La nostra generazione, quando è apparsa sulla scena della società, ormai una quarantina di anni fa, aveva il cipiglio di chi voleva cambiare il mondo e il modo di vivere. Indubbiamente ci abbiamo provato ed abbiamo lottato, ma alla fine abbiamo fallito, non tanto per incapacità nostra, ma perché molti si sono tirati indietro e qualcuno purtroppo ha tradito quegli ideali. Il mondo che volevamo costruire pian piano si è sgretolato sotto i nostri piedi, giorno dopo giorno e adesso stiamo correndo il rischio di lasciare in eredità ai nostri ragazzi solo un pugno di sabbia. In una situazione del genere, è inutile continuare a ripetere, come pappagalli, dei concetti e degli slogan che magari ci provocano una scarica di adrenalina, ma che non hanno più alcun significato, sono solo un rigurgito di orgoglio di un gruppo di anziani nostalgici. Bisogna rintracciare dei modelli che rappresentino qualcosa d'importante, dei punti fermi e solidi su cui edificare qualcosa di nuovo. E bisogna tener presente due concetti fondamentali:
1) non ci possiamo salvare da soli
2) bisogna assolutamente tutelare l'immenso patrimonio rappresentato dai giovani
In tutto ciò la lezione di Paulo Freire assume un significato immenso. Da almeno una decina d'anni, prima da solo, poi insieme ad Elena Sbaraglia, vivo la scuola dal di dentro ed incontro quasi quotidianamente i ragazzi, non solo per insegnare qualcosa, ma anche e soprattutto, secondo quello che dice Freire, per imparare qualcosa da loro. In questo periodo, è inutile nasconderci dietro ad un dito, la scuola è allo sbando e si tiene in piedi solo grazie ad alcuni insegnanti, che resistono eroicamente sul ponte di comando. Fino a quando però sarà possibile? La cultura è stata considerata dai governi e dall'ultimo in particolare, zavorra inutile da buttare in mare, per salvare un'economia resa agonizzante dagli errori e dalla disonestà di chi doveva farla crescere. Dobbiamo tenere presente, come affermava Freire, che è importantissimo "apprendere la realtà come se ci appartenesse" e che senza la conoscenza non ci può essere la libertà.

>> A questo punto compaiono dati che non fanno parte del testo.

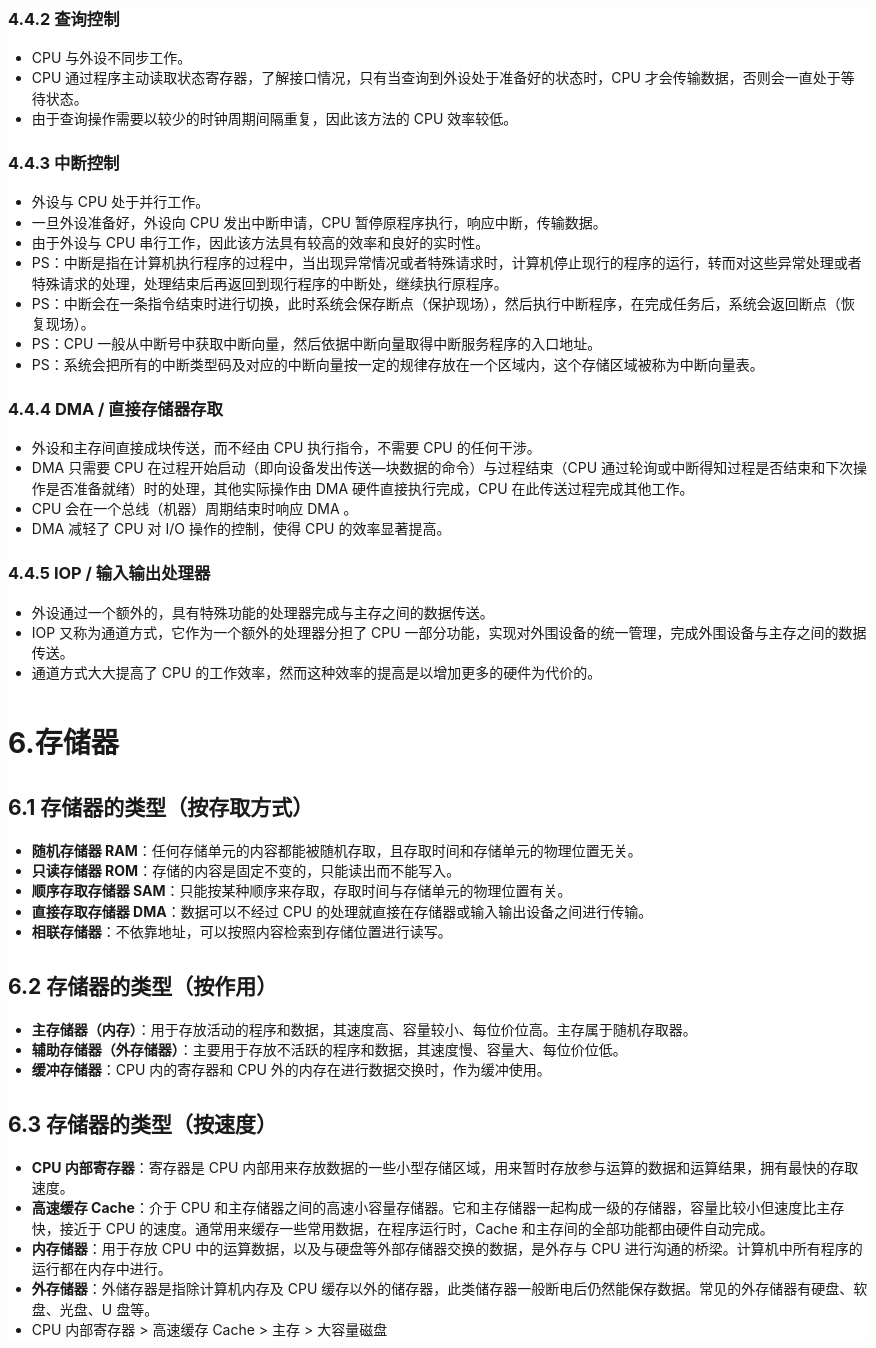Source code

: ### 4.4.2 查询控制

- CPU 与外设不同步工作。
- CPU 通过程序主动读取状态寄存器，了解接口情况，只有当查询到外设处于准备好的状态时，CPU 才会传输数据，否则会一直处于等待状态。
- 由于查询操作需要以较少的时钟周期间隔重复，因此该方法的 CPU 效率较低。

### 4.4.3 中断控制

- 外设与 CPU 处于并行工作。
- 一旦外设准备好，外设向 CPU 发出中断申请，CPU 暂停原程序执行，响应中断，传输数据。
- 由于外设与 CPU 串行工作，因此该方法具有较高的效率和良好的实时性。
- PS：中断是指在计算机执行程序的过程中，当出现异常情况或者特殊请求时，计算机停止现行的程序的运行，转而对这些异常处理或者特殊请求的处理，处理结束后再返回到现行程序的中断处，继续执行原程序。
- PS：中断会在一条指令结束时进行切换，此时系统会保存断点（保护现场），然后执行中断程序，在完成任务后，系统会返回断点（恢复现场）。
- PS：CPU 一般从中断号中获取中断向量，然后依据中断向量取得中断服务程序的入口地址。
- PS：系统会把所有的中断类型码及对应的中断向量按一定的规律存放在一个区域内，这个存储区域被称为中断向量表。

### 4.4.4 DMA / 直接存储器存取

- 外设和主存间直接成块传送，而不经由 CPU 执行指令，不需要 CPU 的任何干涉。
- DMA 只需要 CPU 在过程开始启动（即向设备发出传送—块数据的命令）与过程结束（CPU 通过轮询或中断得知过程是否结束和下次操作是否准备就绪）时的处理，其他实际操作由 DMA 硬件直接执行完成，CPU 在此传送过程完成其他工作。
- CPU 会在一个总线（机器）周期结束时响应 DMA 。
- DMA 减轻了 CPU 对 I/O 操作的控制，使得 CPU 的效率显著提高。

### 4.4.5 IOP / 输入输出处理器

- 外设通过一个额外的，具有特殊功能的处理器完成与主存之间的数据传送。
- IOP 又称为通道方式，它作为一个额外的处理器分担了 CPU 一部分功能，实现对外围设备的统一管理，完成外围设备与主存之间的数据传送。
- 通道方式大大提高了 CPU 的工作效率，然而这种效率的提高是以增加更多的硬件为代价的。

# 6.存储器

## 6.1 存储器的类型（按存取方式）

- **随机存储器 RAM**：任何存储单元的内容都能被随机存取，且存取时间和存储单元的物理位置无关。
- **只读存储器 ROM**：存储的内容是固定不变的，只能读出而不能写入。
- **顺序存取存储器 SAM**：只能按某种顺序来存取，存取时间与存储单元的物理位置有关。
- **直接存取存储器 DMA**：数据可以不经过 CPU 的处理就直接在存储器或输入输出设备之间进行传输。
- **相联存储器**：不依靠地址，可以按照内容检索到存储位置进行读写。

## 6.2 存储器的类型（按作用）

- **主存储器（内存）**：用于存放活动的程序和数据，其速度高、容量较小、每位价位高。主存属于随机存取器。
- **辅助存储器（外存储器）**：主要用于存放不活跃的程序和数据，其速度慢、容量大、每位价位低。
- **缓冲存储器**：CPU 内的寄存器和 CPU 外的内存在进行数据交换时，作为缓冲使用。

## 6.3 存储器的类型（按速度）

- **CPU 内部寄存器**：寄存器是 CPU 内部用来存放数据的一些小型存储区域，用来暂时存放参与运算的数据和运算结果，拥有最快的存取速度。
- **高速缓存 Cache**：介于 CPU 和主存储器之间的高速小容量存储器。它和主存储器一起构成一级的存储器，容量比较小但速度比主存快，接近于 CPU 的速度。通常用来缓存一些常用数据，在程序运行时，Cache 和主存间的全部功能都由硬件自动完成。
- **内存储器**：用于存放 CPU 中的运算数据，以及与硬盘等外部存储器交换的数据，是外存与 CPU 进行沟通的桥梁。计算机中所有程序的运行都在内存中进行。
- **外存储器**：外储存器是指除计算机内存及 CPU 缓存以外的储存器，此类储存器一般断电后仍然能保存数据。常见的外存储器有硬盘、软盘、光盘、U 盘等。
- CPU 内部寄存器 > 高速缓存 Cache > 主存 > 大容量磁盘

Ricordiamo e ripetiamoci sempre, quando ci svegliamo la mattina e la sera quando andiamo a letto, che le dittature prosperano condannando le masse all'ignoranza. E' un concetto di vitale importanza e tutto il resto è spread. Non per niente, il primo libro pubblicato da Freire nel 1967 si intitolava "L'educazione come pratica della libertà".